◆ **WHAT IS NEEDED**:
Turn the lines of the entries below, from the line with "## 2908. archaeologist" through the last line of the entries, into a Markdown table with the columns Row and Line. Number each row, and leave out blank lines.
--- DATA FOR PROCESSING Enclosed Below ---
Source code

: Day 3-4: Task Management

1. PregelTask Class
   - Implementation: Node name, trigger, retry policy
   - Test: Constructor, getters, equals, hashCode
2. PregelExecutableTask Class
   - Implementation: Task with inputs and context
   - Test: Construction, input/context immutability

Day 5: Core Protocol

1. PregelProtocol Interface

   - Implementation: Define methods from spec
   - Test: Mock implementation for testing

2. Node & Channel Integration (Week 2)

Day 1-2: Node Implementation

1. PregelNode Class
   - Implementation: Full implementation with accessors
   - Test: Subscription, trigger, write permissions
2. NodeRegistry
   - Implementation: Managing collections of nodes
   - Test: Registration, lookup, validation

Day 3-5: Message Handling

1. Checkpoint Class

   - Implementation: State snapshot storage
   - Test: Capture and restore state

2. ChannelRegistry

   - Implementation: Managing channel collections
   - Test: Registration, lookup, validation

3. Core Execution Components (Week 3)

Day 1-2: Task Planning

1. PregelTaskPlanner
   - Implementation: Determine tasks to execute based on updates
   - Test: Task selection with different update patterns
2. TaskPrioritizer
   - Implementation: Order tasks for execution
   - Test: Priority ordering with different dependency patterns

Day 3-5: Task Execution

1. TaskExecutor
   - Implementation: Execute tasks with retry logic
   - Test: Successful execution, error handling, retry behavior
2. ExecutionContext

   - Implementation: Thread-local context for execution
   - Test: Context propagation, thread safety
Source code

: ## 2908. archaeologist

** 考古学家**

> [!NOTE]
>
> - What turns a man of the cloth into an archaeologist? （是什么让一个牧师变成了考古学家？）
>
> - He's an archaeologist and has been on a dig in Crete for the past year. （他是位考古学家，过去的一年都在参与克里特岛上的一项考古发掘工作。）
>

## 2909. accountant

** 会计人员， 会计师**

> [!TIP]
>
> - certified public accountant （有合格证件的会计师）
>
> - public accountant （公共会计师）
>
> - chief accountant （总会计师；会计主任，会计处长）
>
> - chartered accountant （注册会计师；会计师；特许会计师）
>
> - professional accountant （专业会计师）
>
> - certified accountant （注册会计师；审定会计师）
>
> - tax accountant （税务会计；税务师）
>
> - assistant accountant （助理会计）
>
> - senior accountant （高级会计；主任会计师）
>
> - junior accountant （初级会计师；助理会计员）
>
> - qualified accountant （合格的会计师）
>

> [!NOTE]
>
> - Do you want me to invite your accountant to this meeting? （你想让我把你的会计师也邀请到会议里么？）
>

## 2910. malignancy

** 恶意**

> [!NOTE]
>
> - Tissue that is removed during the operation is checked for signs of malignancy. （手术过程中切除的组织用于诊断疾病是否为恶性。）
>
--- End of Enclosed DATA FOR PROCESSING ---
◆ **ANSWER TO THIS PROBLEM**:
| Row | Line |
|---|---|
| 1 | : ## 2908. archaeologist |
| 2 | ** 考古学家** |
| 3 | > [!NOTE] |
| 4 | > |
| 5 | > - What turns a man of the cloth into an archaeologist? （是什么让一个牧师变成了考古学家？） |
| 6 | > |
| 7 | > - He's an archaeologist and has been on a dig in Crete for the past year. （他是位考古学家，过去的一年都在参与克里特岛上的一项考古发掘工作。） |
| 8 | > |
| 9 | ## 2909. accountant |
| 10 | ** 会计人员， 会计师** |
| 11 | > [!TIP] |
| 12 | > |
| 13 | > - certified public accountant （有合格证件的会计师） |
| 14 | > |
| 15 | > - public accountant （公共会计师） |
| 16 | > |
| 17 | > - chief accountant （总会计师；会计主任，会计处长） |
| 18 | > |
| 19 | > - chartered accountant （注册会计师；会计师；特许会计师） |
| 20 | > |
| 21 | > - professional accountant （专业会计师） |
| 22 | > |
| 23 | > - certified accountant （注册会计师；审定会计师） |
| 24 | > |
| 25 | > - tax accountant （税务会计；税务师） |
| 26 | > |
| 27 | > - assistant accountant （助理会计） |
| 28 | > |
| 29 | > - senior accountant （高级会计；主任会计师） |
| 30 | > |
| 31 | > - junior accountant （初级会计师；助理会计员） |
| 32 | > |
| 33 | > - qualified accountant （合格的会计师） |
| 34 | > |
| 35 | > [!NOTE] |
| 36 | > |
| 37 | > - Do you want me to invite your accountant to this meeting? （你想让我把你的会计师也邀请到会议里么？） |
| 38 | > |
| 39 | ## 2910. malignancy |
| 40 | ** 恶意** |
| 41 | > [!NOTE] |
| 42 | > |
| 43 | > - Tissue that is removed during the operation is checked for signs of malignancy. （手术过程中切除的组织用于诊断疾病是否为恶性。） |
| 44 | > |